§ **DIRECTIVE**: Your reply should consist solely of the lines from the start of the material below through the line containing "#133, owner: none -> Emma Johnson", reproduced exactly.

§ **DATA FOR REVIEW**:
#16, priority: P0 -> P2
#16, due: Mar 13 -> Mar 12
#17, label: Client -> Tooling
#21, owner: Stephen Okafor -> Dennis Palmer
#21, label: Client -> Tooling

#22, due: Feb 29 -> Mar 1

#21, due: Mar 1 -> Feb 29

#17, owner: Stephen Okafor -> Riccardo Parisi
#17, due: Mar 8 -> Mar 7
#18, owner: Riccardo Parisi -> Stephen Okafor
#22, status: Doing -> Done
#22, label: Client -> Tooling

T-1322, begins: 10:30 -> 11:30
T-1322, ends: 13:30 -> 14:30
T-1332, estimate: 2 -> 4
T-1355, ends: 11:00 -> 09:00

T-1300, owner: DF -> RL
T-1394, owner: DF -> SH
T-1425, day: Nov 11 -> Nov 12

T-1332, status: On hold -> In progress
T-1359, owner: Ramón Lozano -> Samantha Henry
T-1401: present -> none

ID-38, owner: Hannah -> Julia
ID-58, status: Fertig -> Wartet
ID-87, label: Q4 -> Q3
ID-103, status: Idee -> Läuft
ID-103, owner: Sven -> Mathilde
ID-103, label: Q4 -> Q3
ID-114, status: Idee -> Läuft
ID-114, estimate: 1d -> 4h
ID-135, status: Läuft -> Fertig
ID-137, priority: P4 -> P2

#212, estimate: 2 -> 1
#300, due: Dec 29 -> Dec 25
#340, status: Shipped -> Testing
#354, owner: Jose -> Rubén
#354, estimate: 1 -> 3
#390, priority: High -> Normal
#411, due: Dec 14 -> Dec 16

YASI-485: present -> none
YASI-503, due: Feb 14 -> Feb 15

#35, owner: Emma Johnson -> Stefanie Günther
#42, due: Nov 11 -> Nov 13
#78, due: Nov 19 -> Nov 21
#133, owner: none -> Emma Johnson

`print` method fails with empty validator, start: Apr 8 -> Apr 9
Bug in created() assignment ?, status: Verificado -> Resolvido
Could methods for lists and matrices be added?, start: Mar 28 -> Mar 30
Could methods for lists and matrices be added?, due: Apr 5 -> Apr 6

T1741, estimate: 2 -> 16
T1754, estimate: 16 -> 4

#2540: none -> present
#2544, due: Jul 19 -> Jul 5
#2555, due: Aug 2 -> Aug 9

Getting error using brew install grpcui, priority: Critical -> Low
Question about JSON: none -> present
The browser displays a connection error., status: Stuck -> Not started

§ **RESULT FOR THIS TASK**:
#16, priority: P0 -> P2
#16, due: Mar 13 -> Mar 12
#17, label: Client -> Tooling
#21, owner: Stephen Okafor -> Dennis Palmer
#21, label: Client -> Tooling

#22, due: Feb 29 -> Mar 1

#21, due: Mar 1 -> Feb 29

#17, owner: Stephen Okafor -> Riccardo Parisi
#17, due: Mar 8 -> Mar 7
#18, owner: Riccardo Parisi -> Stephen Okafor
#22, status: Doing -> Done
#22, label: Client -> Tooling

T-1322, begins: 10:30 -> 11:30
T-1322, ends: 13:30 -> 14:30
T-1332, estimate: 2 -> 4
T-1355, ends: 11:00 -> 09:00

T-1300, owner: DF -> RL
T-1394, owner: DF -> SH
T-1425, day: Nov 11 -> Nov 12

T-1332, status: On hold -> In progress
T-1359, owner: Ramón Lozano -> Samantha Henry
T-1401: present -> none

ID-38, owner: Hannah -> Julia
ID-58, status: Fertig -> Wartet
ID-87, label: Q4 -> Q3
ID-103, status: Idee -> Läuft
ID-103, owner: Sven -> Mathilde
ID-103, label: Q4 -> Q3
ID-114, status: Idee -> Läuft
ID-114, estimate: 1d -> 4h
ID-135, status: Läuft -> Fertig
ID-137, priority: P4 -> P2

#212, estimate: 2 -> 1
#300, due: Dec 29 -> Dec 25
#340, status: Shipped -> Testing
#354, owner: Jose -> Rubén
#354, estimate: 1 -> 3
#390, priority: High -> Normal
#411, due: Dec 14 -> Dec 16

YASI-485: present -> none
YASI-503, due: Feb 14 -> Feb 15

#35, owner: Emma Johnson -> Stefanie Günther
#42, due: Nov 11 -> Nov 13
#78, due: Nov 19 -> Nov 21
#133, owner: none -> Emma Johnson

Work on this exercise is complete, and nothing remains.